Saved data entries
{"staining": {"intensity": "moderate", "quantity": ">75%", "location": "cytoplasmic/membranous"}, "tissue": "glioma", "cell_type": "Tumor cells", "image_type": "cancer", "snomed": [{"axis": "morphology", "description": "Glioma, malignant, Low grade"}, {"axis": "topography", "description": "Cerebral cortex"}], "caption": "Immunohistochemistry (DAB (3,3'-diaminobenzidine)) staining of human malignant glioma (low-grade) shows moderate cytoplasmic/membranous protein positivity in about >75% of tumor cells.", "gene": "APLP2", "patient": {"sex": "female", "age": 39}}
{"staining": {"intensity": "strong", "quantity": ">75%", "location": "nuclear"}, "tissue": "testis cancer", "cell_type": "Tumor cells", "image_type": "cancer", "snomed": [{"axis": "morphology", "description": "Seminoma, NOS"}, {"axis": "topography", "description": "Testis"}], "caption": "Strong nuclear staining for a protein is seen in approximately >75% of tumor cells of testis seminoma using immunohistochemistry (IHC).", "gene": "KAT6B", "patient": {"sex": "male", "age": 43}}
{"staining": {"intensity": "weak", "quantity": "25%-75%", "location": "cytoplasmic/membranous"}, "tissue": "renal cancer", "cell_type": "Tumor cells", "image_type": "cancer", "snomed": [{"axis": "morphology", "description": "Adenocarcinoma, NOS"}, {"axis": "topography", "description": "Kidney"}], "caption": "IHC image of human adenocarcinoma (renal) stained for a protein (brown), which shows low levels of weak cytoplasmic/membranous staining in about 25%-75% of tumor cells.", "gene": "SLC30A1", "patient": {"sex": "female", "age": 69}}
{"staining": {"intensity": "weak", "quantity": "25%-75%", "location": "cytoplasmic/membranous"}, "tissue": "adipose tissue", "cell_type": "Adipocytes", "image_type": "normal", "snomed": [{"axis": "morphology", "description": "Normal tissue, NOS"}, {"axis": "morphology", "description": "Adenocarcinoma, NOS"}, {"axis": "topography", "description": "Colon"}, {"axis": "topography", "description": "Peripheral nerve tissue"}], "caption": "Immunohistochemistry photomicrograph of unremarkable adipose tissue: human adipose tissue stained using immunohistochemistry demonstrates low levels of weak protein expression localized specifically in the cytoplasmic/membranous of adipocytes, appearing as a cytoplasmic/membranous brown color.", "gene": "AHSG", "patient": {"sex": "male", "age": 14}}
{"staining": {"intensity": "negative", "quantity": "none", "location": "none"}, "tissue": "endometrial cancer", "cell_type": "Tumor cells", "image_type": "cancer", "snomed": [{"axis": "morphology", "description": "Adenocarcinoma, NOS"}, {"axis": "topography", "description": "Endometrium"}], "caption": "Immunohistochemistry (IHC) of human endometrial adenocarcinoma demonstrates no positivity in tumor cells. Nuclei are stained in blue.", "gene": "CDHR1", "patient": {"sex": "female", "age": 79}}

*What needs to be done*: List the lines of the entries that include "shows".

*Reply*:
{"staining": {"intensity": "moderate", "quantity": ">75%", "location": "cytoplasmic/membranous"}, "tissue": "glioma", "cell_type": "Tumor cells", "image_type": "cancer", "snomed": [{"axis": "morphology", "description": "Glioma, malignant, Low grade"}, {"axis": "topography", "description": "Cerebral cortex"}], "caption": "Immunohistochemistry (DAB (3,3'-diaminobenzidine)) staining of human malignant glioma (low-grade) shows moderate cytoplasmic/membranous protein positivity in about >75% of tumor cells.", "gene": "APLP2", "patient": {"sex": "female", "age": 39}}
{"staining": {"intensity": "weak", "quantity": "25%-75%", "location": "cytoplasmic/membranous"}, "tissue": "renal cancer", "cell_type": "Tumor cells", "image_type": "cancer", "snomed": [{"axis": "morphology", "description": "Adenocarcinoma, NOS"}, {"axis": "topography", "description": "Kidney"}], "caption": "IHC image of human adenocarcinoma (renal) stained for a protein (brown), which shows low levels of weak cytoplasmic/membranous staining in about 25%-75% of tumor cells.", "gene": "SLC30A1", "patient": {"sex": "female", "age": 69}}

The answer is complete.